I’m implementing an simple API server that is supposed to handle over concurrent 1k requests at a time.
I have a code like below:
using HTTP: @register, Response, handle
const HEADERS = ["Content-Type" => "application/json"]
bench_start_handler(req) = nothing
hoge_handler(req, body) = ... # return JSON string
... # another handler body
bench_end_handler(req) = nothing
const router = HTTP.Router()
@register(router, "GET", "/bench_start", bench_start_handler)
@register(router, "POST", "/hoge", hoge_handler)
... # another handlers
@register(router, "GET", "/bench_end", bench_end_handler)
function handler(req)
body = isempty(req.body) ? handle(router, req) : handle(router, req, String(req.body))
return body === nothing ? Response(200) : Response(200, HEADERS; body = body)
end
# entry point
# -----------
function init_server(host::IPAddr = ip"0.0.0.0", port = 3000; async = true, verbose = true, kwargs...)
if async
server = Sockets.listen(host, port)
@async HTTP.serve(handler, host, port; server = server, verbose = verbose, kwargs...)
return server # supposed to be `close`d afterwards in an interactive session, etc
else
return HTTP.serve(handler, host, port; verbose = verbose, kwargs...)
end
end
Where handlers only do such quiet simple tasks that I’m sure they couldn’t be a source of performance problem.

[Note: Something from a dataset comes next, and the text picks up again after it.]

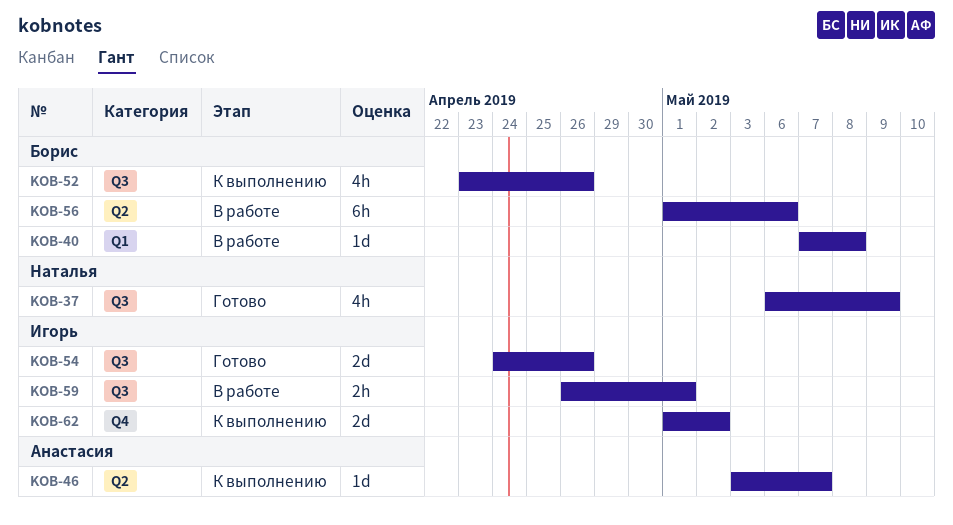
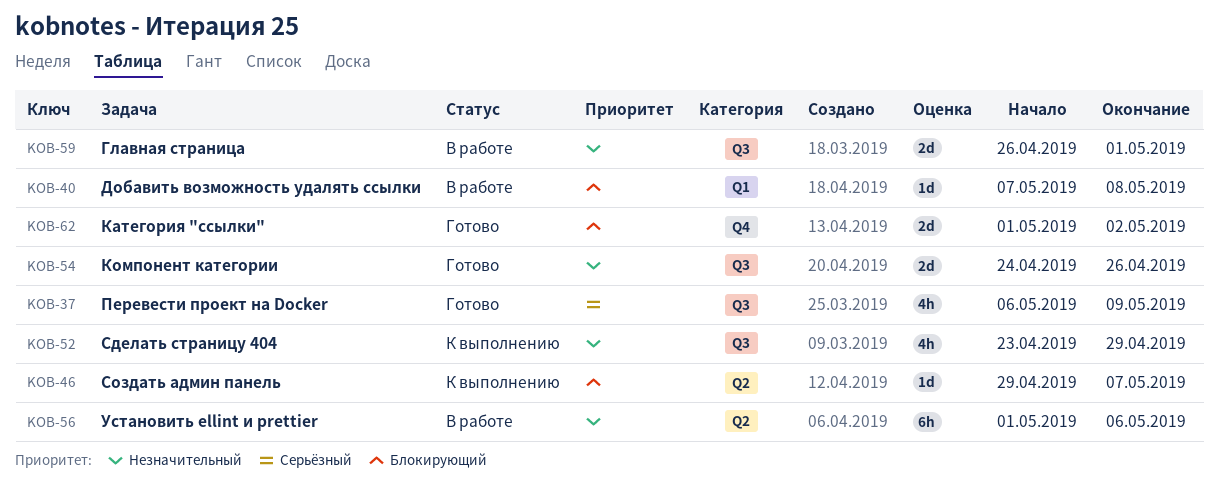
KOB-46, start: May 3 -> Apr 29
KOB-52, due: Apr 26 -> Apr 29
KOB-59, estimate: 2h -> 2d
KOB-62, status: К выполнению -> Готово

Our benchmark starts with the /bench_start
request as a notification and then over 1k requests will keep to come to a server and a server handles them with various handlers (say, there ~5 handlers). A server will end up handling approximately ~300,000 requests, and finally benchmark ends with the /bench_end
request.
When I benchmarked this HTTP.jl server, the code itself works, but it turned out that this implementation is too slow in comparison to an alternative implementation in another languages, bjoern and falcon in Python.
I can’t provide a detail of the benchmark since it’s not public one, but I would like to say HTTP.jl does seem to be slow at doing “handle request → send response” loop concurrently and so the benchmark result was >100 times worse than the alternative implementation in Python.
My question is below:
- HTTP.jl is supposed to be good at handling concurrent requests in comparison to those HTTP server implementations in another languages ?
- Am I missing something ? Does my code include some mistakes ?
Any help or insight is very much appreciated !